[Records contained in a dataset]

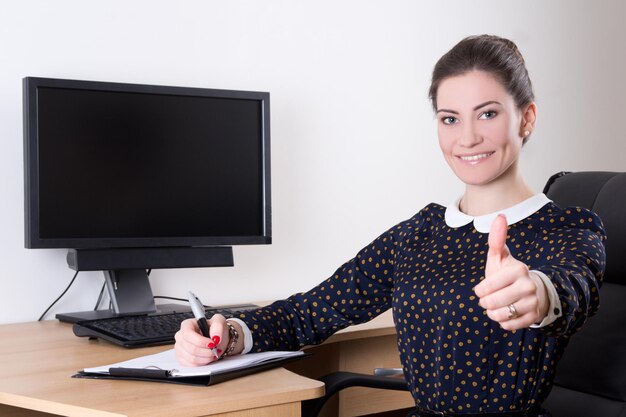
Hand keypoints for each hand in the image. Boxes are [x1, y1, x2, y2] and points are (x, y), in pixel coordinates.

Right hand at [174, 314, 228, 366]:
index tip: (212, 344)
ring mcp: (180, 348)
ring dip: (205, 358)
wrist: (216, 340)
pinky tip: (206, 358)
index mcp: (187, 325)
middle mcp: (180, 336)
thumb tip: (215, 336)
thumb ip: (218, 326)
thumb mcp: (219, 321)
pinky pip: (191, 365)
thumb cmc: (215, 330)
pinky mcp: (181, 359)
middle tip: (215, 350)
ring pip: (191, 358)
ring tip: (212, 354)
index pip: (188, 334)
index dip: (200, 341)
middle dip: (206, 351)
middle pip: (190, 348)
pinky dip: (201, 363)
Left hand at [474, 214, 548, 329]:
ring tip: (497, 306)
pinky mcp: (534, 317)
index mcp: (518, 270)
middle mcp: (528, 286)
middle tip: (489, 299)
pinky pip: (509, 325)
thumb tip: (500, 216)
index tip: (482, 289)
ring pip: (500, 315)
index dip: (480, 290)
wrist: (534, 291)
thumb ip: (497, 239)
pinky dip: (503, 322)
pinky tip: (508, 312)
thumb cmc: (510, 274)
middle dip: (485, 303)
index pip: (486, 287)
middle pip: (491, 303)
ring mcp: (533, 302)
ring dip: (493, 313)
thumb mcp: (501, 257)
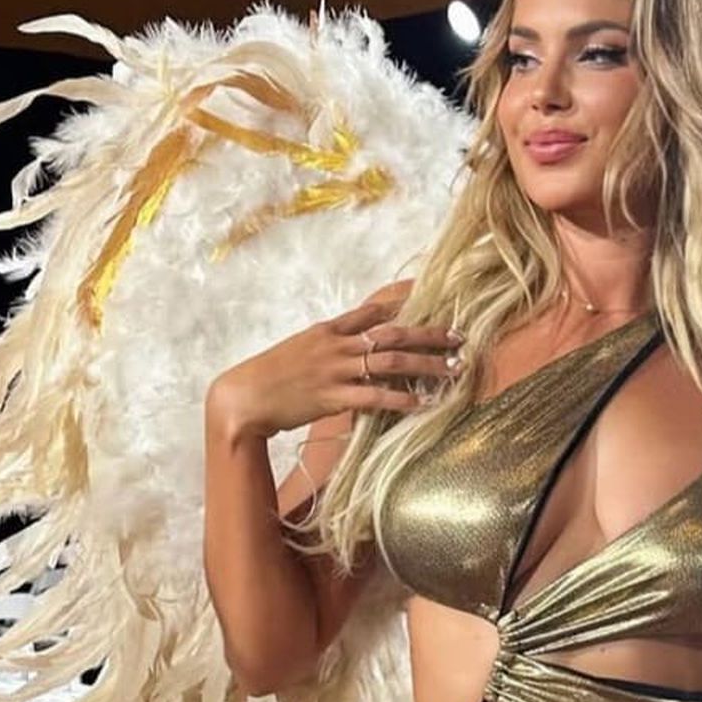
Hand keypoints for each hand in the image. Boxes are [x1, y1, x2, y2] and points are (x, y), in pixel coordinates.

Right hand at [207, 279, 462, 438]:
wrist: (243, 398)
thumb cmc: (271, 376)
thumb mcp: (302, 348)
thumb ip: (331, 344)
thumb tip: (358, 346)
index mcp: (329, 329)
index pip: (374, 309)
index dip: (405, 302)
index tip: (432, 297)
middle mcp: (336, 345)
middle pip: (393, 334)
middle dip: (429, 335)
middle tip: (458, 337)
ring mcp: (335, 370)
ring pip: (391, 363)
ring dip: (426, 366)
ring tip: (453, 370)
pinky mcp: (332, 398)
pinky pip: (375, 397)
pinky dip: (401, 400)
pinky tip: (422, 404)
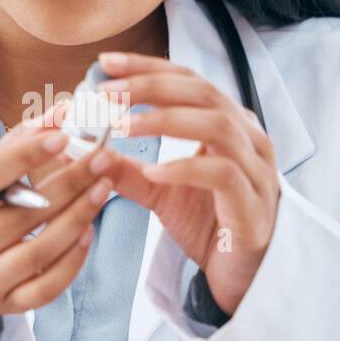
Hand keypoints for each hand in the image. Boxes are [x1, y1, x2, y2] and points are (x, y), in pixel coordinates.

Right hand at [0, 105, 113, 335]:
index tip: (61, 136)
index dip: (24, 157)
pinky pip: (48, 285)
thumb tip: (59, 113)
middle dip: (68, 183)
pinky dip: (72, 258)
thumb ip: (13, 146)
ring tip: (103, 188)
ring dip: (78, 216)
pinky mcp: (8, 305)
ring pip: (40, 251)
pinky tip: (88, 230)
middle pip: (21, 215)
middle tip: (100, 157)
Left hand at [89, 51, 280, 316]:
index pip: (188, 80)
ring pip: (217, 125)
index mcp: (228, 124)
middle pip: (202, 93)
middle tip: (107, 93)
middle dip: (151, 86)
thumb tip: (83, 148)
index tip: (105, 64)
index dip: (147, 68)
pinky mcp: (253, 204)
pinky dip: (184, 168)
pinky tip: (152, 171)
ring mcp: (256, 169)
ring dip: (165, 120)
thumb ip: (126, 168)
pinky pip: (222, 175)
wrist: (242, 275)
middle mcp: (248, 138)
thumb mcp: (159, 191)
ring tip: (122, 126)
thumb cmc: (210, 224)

* Task *
Retype exactly, and only, the lines from the one containing "middle pip: (190, 348)" through the end of the records above. Pictures stay out of the copy.

* Problem solution *
middle pip: (190, 348)
pinky dip: (201, 363)
Left hand at [474, 214, 548, 329]:
ring tip: (497, 306)
pinky mcp: (534, 317)
index mcp: (518, 270)
middle mcp: (528, 286)
middle tip: (489, 299)
pinky pip: (509, 325)
thumb tip: (500, 216)
index tip: (482, 289)
ring pip: (500, 315)
index dip: (480, 290)
wrist: (534, 291)
thumb ip: (497, 239)
pinky dip: (503, 322)
pinky tip: (508, 312)
thumb cmc: (510, 274)
middle dip: (485, 303)
index pip: (486, 287)
middle pip: (491, 303)
ring mcp: (533, 302)
ring dip: (493, 313)
thumb mcp: (501, 257)
Hand keypoints for each hand in the image. Boxes are [x1, y1, x2, y2] and points are (x, y), in pixel coordinates.

Right hand at [207, 279, 462, 438]:
wrist: (243, 398)
thumb cmc: (271, 376)
thumb mcp: (302, 348)
thumb ip: (331, 344)
thumb tip: (358, 346)
index mcp: (329, 329)
index pip: (374, 309)
index dip: (405, 302)
index tip: (432, 297)
middle mcp: (336, 345)
middle pip: (393, 334)
middle dip: (429, 335)
middle tip: (458, 337)
ring mcp: (335, 370)
ring pip: (391, 363)
ring dip: (426, 366)
ring tip: (453, 370)
pinky mcp: (332, 398)
pinky pip: (375, 397)
pinky dip: (401, 400)
pinky tip: (422, 404)
Hand keypoints for each hand in the image. Boxes are [x1, y1, x2, y2] and points are (x, y), in pixel coordinates.

Right hand at [0, 105, 113, 335]:
index tip: (61, 136)
index dip: (24, 157)
pinky pip: (48, 285)
thumb tip: (59, 113)
middle dip: (68, 183)
pinky dip: (72, 258)
thumb ip: (13, 146)
ring tip: (103, 188)
ring dip: (78, 216)
pinky mcp: (8, 305)
ring pip: (40, 251)
pinky tip: (88, 230)
middle pip: (21, 215)
middle tip: (100, 157)
Left hand at [89, 51, 280, 316]:
index pip: (188, 80)
ring pip: (217, 125)
index mcp: (228, 124)
middle pip: (202, 93)
middle tip: (107, 93)
middle dip: (151, 86)
thumb tip: (83, 148)
index tip: (105, 64)
index dip: (147, 68)
pinky mcp: (253, 204)
pinky dip: (184, 168)
pinky tip: (152, 171)
ring mcp: (256, 169)
ring dip: (165, 120)
thumb ip: (126, 168)
pinky pip: (222, 175)
wrist: (242, 275)
middle mcp: (248, 138)
thumb mcp: (159, 191)
ring tip: (122, 126)
thumb cmc: (210, 224)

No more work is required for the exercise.